**PROVIDED PASSAGE**
Somewhere out in that vast and ill-defined world we call “digital space,” there’s a lot – and I mean a lot – of refuse. Imagine it having a physical nature, something that took up physical space like old toasters or meat that has gone bad. What if it had rats?

I don’t think I’d care for it.

I call it “The Great Digital Landfill” because that is really what much of the Internet is, just as it is much of what we keep on our computers – used and effectively worthless docs, pics, emails, programs and who knows what all else. There is no pressing need to clear any of it up because there is so much capacity (or so we suppose, if and when we think of it).

But what if it smelled bad? What if digital material had “best before” dates and, once the a date was passed, whatever that item might be it would begin to stink out the joint? I think we would likely put our minds to “cleaning up” with a bit more alacrity.

A very quick Google search reveals that “digital landfill” is not an uncommon term. Some of the material found is about the electronic trash we create and some is … well, a little odd (not unusual on the web). There are actually two aspects to this:

  • The trashed hardware (cell phones, laptops etc.)
  • The trashed content (emails, docs, pics etc.)

The first of those, hardware, is the serious one because it actually is physical and it is a very real problem. I believe I’ve seen documentaries or news reports of entire islands in Southeast Asia completely buried under technological trash, but hopefully that is just a nightmare I had due to spicy food prior to bed.

**WRITTEN TASK**
Pick up the piece on the digital landfill after its final sentence and carry it forward.

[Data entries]
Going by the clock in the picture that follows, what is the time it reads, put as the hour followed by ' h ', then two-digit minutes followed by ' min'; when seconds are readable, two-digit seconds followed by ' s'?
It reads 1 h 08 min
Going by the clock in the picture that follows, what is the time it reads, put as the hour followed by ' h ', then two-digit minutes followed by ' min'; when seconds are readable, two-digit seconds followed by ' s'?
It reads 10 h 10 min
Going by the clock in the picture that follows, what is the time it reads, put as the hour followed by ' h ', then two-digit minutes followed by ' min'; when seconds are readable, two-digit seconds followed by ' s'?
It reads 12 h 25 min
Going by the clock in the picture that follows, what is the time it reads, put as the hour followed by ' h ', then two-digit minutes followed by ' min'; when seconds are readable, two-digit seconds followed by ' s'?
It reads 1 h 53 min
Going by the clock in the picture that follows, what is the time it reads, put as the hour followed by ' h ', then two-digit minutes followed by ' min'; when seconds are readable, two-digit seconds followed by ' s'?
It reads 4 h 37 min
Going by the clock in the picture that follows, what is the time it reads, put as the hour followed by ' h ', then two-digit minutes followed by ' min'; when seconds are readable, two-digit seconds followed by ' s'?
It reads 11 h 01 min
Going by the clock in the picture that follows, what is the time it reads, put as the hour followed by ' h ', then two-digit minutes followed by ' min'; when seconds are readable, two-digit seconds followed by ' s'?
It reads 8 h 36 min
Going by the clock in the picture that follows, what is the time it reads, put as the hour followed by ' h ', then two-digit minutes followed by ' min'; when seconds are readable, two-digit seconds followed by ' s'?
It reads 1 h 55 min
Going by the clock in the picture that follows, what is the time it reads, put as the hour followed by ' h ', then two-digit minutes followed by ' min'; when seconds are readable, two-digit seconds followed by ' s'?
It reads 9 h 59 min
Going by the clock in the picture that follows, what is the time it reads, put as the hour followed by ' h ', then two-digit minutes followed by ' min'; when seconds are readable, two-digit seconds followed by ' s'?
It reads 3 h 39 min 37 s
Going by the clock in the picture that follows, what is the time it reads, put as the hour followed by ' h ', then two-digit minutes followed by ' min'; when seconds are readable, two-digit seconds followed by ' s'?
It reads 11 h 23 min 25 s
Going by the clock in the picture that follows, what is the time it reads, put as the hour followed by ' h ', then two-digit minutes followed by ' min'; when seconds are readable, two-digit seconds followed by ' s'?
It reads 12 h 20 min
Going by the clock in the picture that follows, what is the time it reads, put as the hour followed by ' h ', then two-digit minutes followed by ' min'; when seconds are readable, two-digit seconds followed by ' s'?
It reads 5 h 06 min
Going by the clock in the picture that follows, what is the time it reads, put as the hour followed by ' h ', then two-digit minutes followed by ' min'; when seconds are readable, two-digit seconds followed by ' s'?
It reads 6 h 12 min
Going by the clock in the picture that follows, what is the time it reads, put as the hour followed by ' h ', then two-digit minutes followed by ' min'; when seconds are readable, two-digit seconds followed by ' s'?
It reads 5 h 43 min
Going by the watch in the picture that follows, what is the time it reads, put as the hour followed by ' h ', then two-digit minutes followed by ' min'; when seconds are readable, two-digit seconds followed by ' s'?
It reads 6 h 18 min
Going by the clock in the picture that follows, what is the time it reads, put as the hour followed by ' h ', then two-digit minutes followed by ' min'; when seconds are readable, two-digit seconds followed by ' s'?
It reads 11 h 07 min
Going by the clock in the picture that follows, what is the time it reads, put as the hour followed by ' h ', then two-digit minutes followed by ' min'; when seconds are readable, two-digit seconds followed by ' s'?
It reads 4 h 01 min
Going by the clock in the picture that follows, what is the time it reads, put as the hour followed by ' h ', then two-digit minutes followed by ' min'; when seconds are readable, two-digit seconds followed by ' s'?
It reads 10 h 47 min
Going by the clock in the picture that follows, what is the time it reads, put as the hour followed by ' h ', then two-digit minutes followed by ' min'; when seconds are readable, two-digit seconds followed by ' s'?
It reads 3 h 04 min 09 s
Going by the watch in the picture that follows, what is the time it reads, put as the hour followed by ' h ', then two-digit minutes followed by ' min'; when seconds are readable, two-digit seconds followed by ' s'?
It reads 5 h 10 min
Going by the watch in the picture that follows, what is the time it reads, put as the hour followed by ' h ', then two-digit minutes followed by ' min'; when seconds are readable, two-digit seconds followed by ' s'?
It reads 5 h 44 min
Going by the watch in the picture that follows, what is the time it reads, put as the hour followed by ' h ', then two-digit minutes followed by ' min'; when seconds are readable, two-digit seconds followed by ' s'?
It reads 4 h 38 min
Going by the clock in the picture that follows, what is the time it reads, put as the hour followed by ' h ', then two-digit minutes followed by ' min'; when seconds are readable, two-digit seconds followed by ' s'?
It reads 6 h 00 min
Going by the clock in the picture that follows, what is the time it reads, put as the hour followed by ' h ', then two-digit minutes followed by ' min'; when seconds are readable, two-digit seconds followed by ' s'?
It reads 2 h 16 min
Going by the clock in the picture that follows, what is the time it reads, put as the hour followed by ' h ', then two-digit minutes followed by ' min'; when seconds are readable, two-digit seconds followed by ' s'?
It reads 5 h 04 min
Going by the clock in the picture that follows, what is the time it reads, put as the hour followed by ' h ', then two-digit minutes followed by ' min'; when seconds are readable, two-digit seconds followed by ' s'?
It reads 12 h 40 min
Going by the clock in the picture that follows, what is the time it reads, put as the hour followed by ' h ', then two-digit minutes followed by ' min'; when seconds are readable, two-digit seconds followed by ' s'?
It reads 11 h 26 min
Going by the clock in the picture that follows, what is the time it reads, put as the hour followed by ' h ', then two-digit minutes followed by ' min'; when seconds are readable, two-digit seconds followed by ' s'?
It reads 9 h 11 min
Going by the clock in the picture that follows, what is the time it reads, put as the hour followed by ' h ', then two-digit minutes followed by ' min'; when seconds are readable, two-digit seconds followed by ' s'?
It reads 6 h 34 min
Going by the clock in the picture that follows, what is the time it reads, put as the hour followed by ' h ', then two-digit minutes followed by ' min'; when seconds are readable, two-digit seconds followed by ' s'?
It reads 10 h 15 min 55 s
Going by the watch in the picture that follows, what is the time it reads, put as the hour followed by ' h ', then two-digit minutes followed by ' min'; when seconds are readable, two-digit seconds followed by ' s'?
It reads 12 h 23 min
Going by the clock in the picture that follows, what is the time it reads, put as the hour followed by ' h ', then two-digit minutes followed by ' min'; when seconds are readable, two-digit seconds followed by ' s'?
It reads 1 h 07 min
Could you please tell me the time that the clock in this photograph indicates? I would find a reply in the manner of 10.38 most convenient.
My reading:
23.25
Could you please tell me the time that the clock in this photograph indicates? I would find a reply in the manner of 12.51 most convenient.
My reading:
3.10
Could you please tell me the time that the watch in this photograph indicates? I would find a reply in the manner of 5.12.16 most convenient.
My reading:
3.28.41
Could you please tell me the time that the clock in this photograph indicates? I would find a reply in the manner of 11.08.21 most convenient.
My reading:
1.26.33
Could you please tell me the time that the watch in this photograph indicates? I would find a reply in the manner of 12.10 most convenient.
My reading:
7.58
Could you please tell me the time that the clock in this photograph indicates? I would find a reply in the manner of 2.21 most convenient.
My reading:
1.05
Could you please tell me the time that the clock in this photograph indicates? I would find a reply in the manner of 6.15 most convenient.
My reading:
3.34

**TASK RESULT**
The second one, the digital content that has expired and is no longer useful, is just clutter. I sometimes wonder how search engines plough through it all. On our personal computers, I’m sure I’m not the only one who has done a search and been discouraged to find page after page of results.

I’ve even found documents on my laptop that I couldn’t remember if I had written them or someone else had.

Imagine, however, this scene. Arnold, a student, has just been called to a meeting with Professor Axel. It goes like this:

“I’ve been going over your work, Arnold, and I have a question. Did you write this?”

“Umm … yes! Yes, I did.”

“When?”

Arnold’s eyes dart side to side. “The weekend. Saturday night! Yes. And I finished it up Sunday morning.”

Professor Axel frowns. “That’s strange. Your submission has a very distinctive odor. An unpleasant one.”

“I … I … I hadn’t noticed.”

“Really? That’s strange too … since it’s stinking to high heaven! This damn thing is at least three years old!”

Poor Arnold. Caught cheating because digital material goes bad and stinks.

Yes, I think our attitudes toward all those emails in our Gmail accounts, all our stored documents, abandoned blogs, not to mention all that discarded hardware, would definitely alter if technology and the content we produced with it would just smell bad after a certain period of time.

Maybe that’s the challenge? Maybe we need to make technology that stinks.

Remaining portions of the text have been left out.